- _Job_: Using the data below, return the stretch from the line that contains "Reduced Maintenance Requir" through the line that contains "along pathways or", both included, exactly as it stands and nothing beyond it.

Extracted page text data

::::::::::

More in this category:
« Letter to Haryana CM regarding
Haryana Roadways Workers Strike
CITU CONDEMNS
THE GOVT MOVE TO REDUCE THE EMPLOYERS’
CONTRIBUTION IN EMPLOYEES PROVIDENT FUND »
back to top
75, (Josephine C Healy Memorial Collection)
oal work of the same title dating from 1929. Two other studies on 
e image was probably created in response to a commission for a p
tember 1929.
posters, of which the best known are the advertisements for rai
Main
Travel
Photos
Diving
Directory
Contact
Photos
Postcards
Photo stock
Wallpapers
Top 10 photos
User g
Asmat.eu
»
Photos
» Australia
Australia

::::::::::

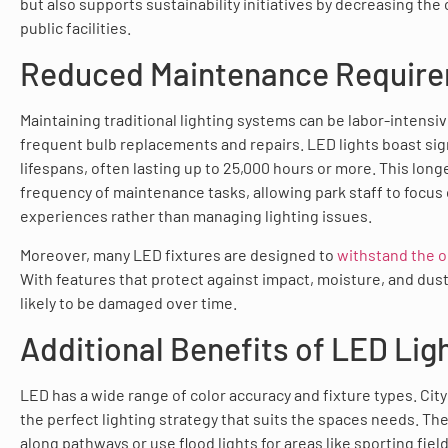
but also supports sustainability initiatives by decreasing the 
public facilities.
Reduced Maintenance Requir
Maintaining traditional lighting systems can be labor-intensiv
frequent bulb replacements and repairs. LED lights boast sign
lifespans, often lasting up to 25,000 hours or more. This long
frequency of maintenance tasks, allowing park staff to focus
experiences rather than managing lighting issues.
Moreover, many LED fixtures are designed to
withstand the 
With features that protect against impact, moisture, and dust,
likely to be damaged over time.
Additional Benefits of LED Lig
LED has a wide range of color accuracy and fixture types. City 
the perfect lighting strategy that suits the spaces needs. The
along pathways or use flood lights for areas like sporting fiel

::::::::::

- _Answer space_:
Reduced Maintenance Requir
Maintaining traditional lighting systems can be labor-intensiv
frequent bulb replacements and repairs. LED lights boast sign
lifespans, often lasting up to 25,000 hours or more. This long
frequency of maintenance tasks, allowing park staff to focus
experiences rather than managing lighting issues.
Moreover, many LED fixtures are designed to
withstand the 
With features that protect against impact, moisture, and dust,
likely to be damaged over time.
Additional Benefits of LED Lig
LED has a wide range of color accuracy and fixture types. City 
the perfect lighting strategy that suits the spaces needs. The
along pathways or use flood lights for areas like sporting fiel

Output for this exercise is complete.